__Your goal__: Write every record out again exactly, and keep images out of it.
________
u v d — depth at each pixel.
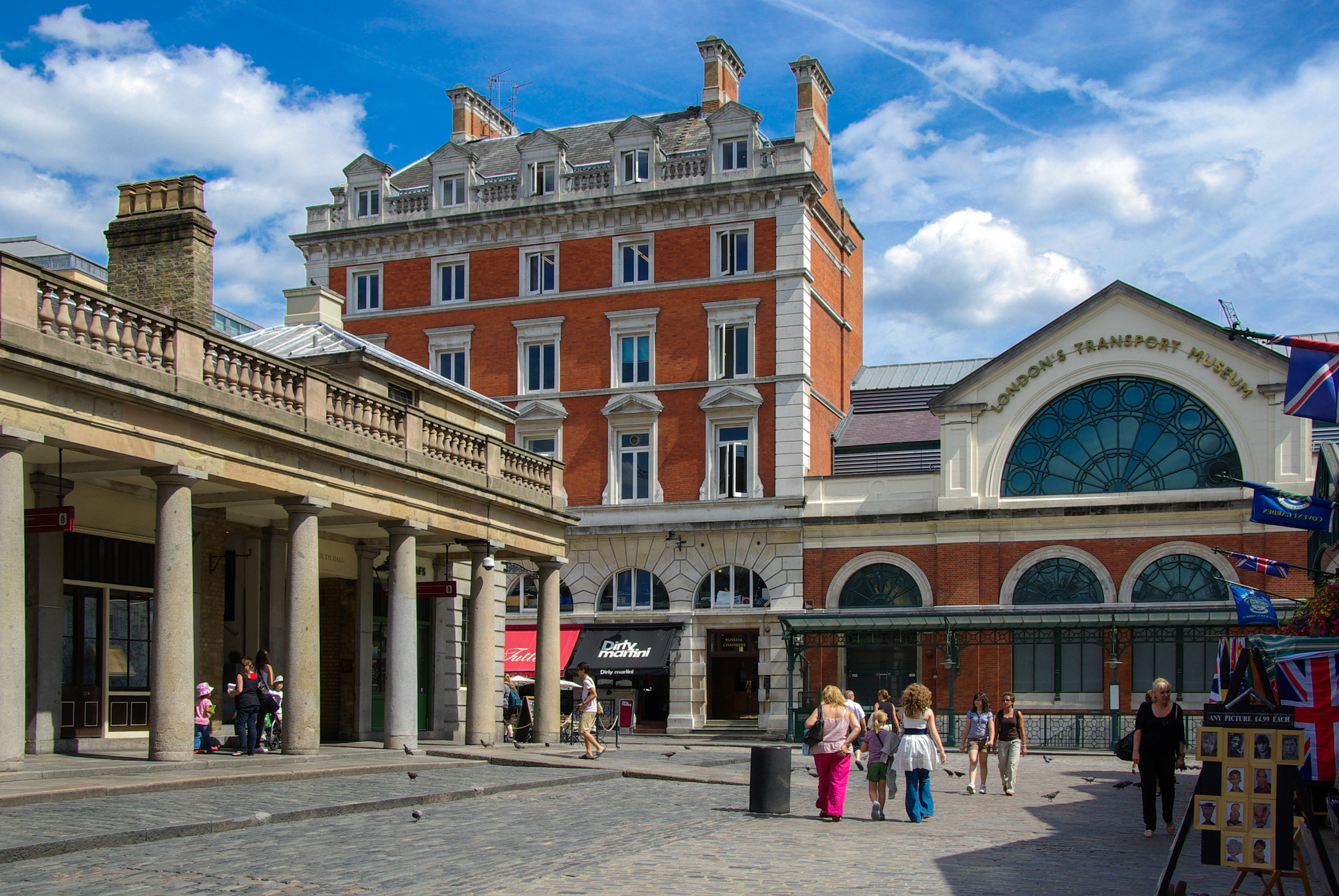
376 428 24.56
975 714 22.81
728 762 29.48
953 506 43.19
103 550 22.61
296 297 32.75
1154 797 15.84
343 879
________
__Exercise solution__:
u v d — depth at each pixel.
376 428 24.56
975 714 22.81
728 762 29.48
953 506 43.19
103 550 22.61
296 297 32.75
1154 797 15.84
343 879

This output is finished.